South Africa based Manager Competence: Sustainable Energy Jens Hauser has praised the steps taken by Namibia so far in migrating into the green energy space through Independent Power Producers (IPP) as a step in the right direction.
Speaking to The Villager on the sidelines of a green energy conference held in Windhoek today titled “Opportunities for Energy Efficiency in Namibia” Hauser said the Renewable Energy Feed-In Tariff programme which has seen the installation of 15 systems and further concessions is entirely laudable.
“I indeed think that Namibia is moving definitely in the right direction. You see that basically, your power system is quite small, also your grid and your ability to include renewable energy at a certain pace,” said the expert.
He says the green energy dispensation will unlock a myriad of incentives for the country.
“It benefits quite a lot of people, it benefits the system owner, reduces energy costs, one can generate own power, and it creates jobs in the essence of the installers, and people who plan installations and maintain renewable energy production facilities,” he said.
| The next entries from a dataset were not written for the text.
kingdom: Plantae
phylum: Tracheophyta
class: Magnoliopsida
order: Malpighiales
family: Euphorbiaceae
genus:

He also noted that there has been a visible expansion in the use of Solar P.V in Namibia but said discussion should now be steered towards systems efficiency.
He advised that Namibia has to always keep in mind the idea to integrate renewable energy technology into the existing system.
“That means planning, there are a lot of people involved, the facilities or the installations have to match the grid, and sometimes people think you’re progressing slowly, but you have to match certain requirements and situations in the country,” said Hauser.
More power generation capacity also requires that Namibia mobilise private capital and investments which frees up government budget, he said.
“Technically renewable energy has the potential to supply a 100 percent electricity in a system, but that also comes with a certain cost and a certain technological development.
"If you see a country like Germany we have about 30 percent share of renewable energy in the system and a target of up to 80 percent renewable energy in 2050,” he said.
With such a time frame, Hauser said it is not that obvious that renewable energy will replace conventional energy sources in the short or medium term.
“I think it’s a longer-term planning and development also as the technology progresses.
"I am supporting renewable energy yes that’s my job but for a country like Namibia or Germany a 100 percent is not achievable like in the next 20 years,” he said.